# [Wet Thumb Forum]-External/inline heaters



## captain (May 12, 2006)

A few months ago I was told by a sales rep. at Hydor(Proquatics) that an inline heater (inline with a cannister filter) would be available in the US this month. Has anyone seen one? Maybe Robert can become a US distributor?

-Steve
See profile for tank info


----------



## captain (May 12, 2006)

A few months ago I was told by a sales rep. at Hydor(Proquatics) that an inline heater (inline with a cannister filter) would be available in the US this month. Has anyone seen one? Maybe Robert can become a US distributor?

-Steve
See profile for tank info


----------



## imported_Platy (Feb 4, 2003)

They are available in the US. I have one - Bought it off of ebay.

125 Gal - 3.07wpg - 99% flourite - Pressurized Co2 - Uv Sterilization when needed - Densly Planted


----------



## rkat2 (Mar 26, 2003)

I have two of them by Eheim. Model number 2128, they work great!


----------



## kherman (Apr 7, 2003)

How much are they?

I might re-sell my 500 watt fire plug if they are cheap enough.

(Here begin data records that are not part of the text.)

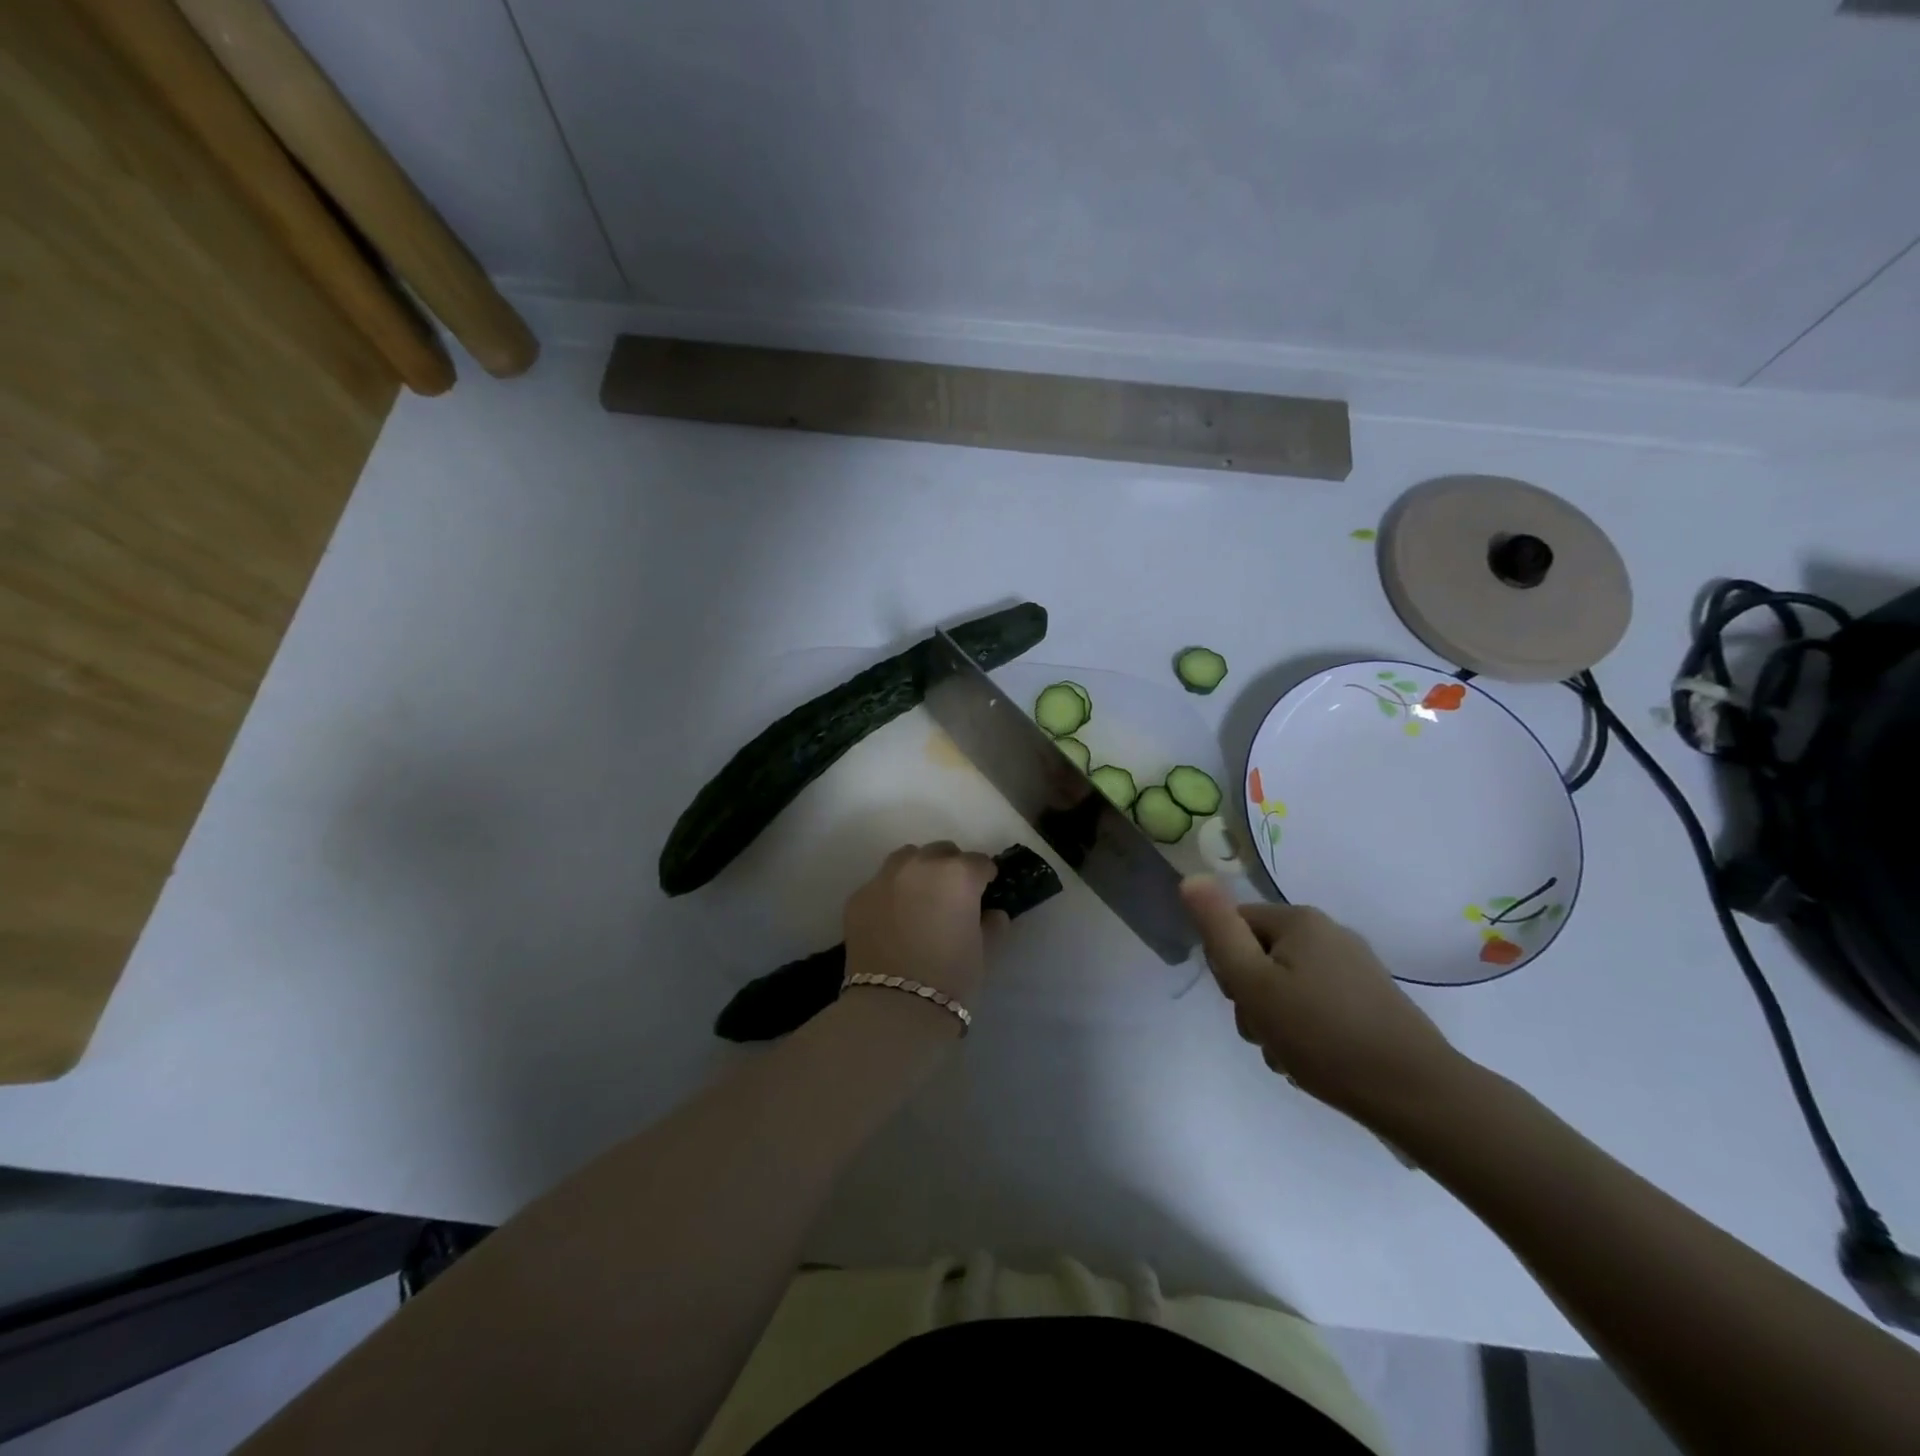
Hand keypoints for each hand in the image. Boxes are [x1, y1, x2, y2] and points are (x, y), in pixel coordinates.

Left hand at [843, 843, 1003, 1009]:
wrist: (894, 1009)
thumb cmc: (951, 979)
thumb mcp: (983, 952)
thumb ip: (991, 925)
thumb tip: (992, 914)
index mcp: (957, 874)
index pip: (979, 862)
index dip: (984, 877)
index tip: (985, 890)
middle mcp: (920, 866)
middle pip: (941, 852)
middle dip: (950, 867)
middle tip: (952, 895)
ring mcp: (884, 879)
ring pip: (906, 858)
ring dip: (918, 870)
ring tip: (920, 898)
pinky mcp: (858, 897)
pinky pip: (879, 884)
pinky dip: (890, 893)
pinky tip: (893, 919)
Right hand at [1181, 877, 1463, 1123]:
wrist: (1416, 1094)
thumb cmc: (1322, 1035)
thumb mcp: (1253, 982)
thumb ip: (1217, 928)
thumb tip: (1192, 878)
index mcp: (1300, 920)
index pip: (1233, 925)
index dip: (1226, 965)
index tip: (1242, 1001)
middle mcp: (1329, 933)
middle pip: (1260, 955)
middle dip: (1251, 997)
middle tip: (1264, 1031)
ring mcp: (1355, 967)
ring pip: (1286, 984)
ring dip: (1274, 1019)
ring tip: (1288, 1054)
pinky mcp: (1371, 1000)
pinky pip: (1316, 1003)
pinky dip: (1305, 1028)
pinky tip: (1312, 1059)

------------------------------
Karl's Parts And Construction Journal


----------



## kherman (Apr 7, 2003)

> quote:
> 
> Originally posted by rkat2:
> I have two of them by Eheim. Model number 2128, they work great!


That is a filter/heater

The orignal poster is referring to dedicated inline heaters.

------------------------------
Karl's Parts And Construction Journal


----------



## kherman (Apr 7, 2003)

linky
The link is directly to the web page for the inline heater.

Hydor - ETH

ETH = *E*xternal *T*hermal *H*eater
Two models:
200 and 300

Obviously, 200 and 300 watt models.

The 200 uses a 1/2" slip fitting while the 300 uses a 5/8" slip fitting.

I might trade my fireplug in for 2 - 300 watt models. Most here would say to use 2-200 watters, but my aquarium will be in the basement. (125 gallon)

------------------------------
Karl's Parts And Construction Journal


----------



## captain (May 12, 2006)

Yes, I was refering to a piece of equipment seperate from the filter. The nice thing about the 300 model is that the fittings are perfect for 16mm Eheim hoses.

Last I heard introduction to the US was delayed but I wasn't given any specific reason why.

-Steve
See profile for tank info


----------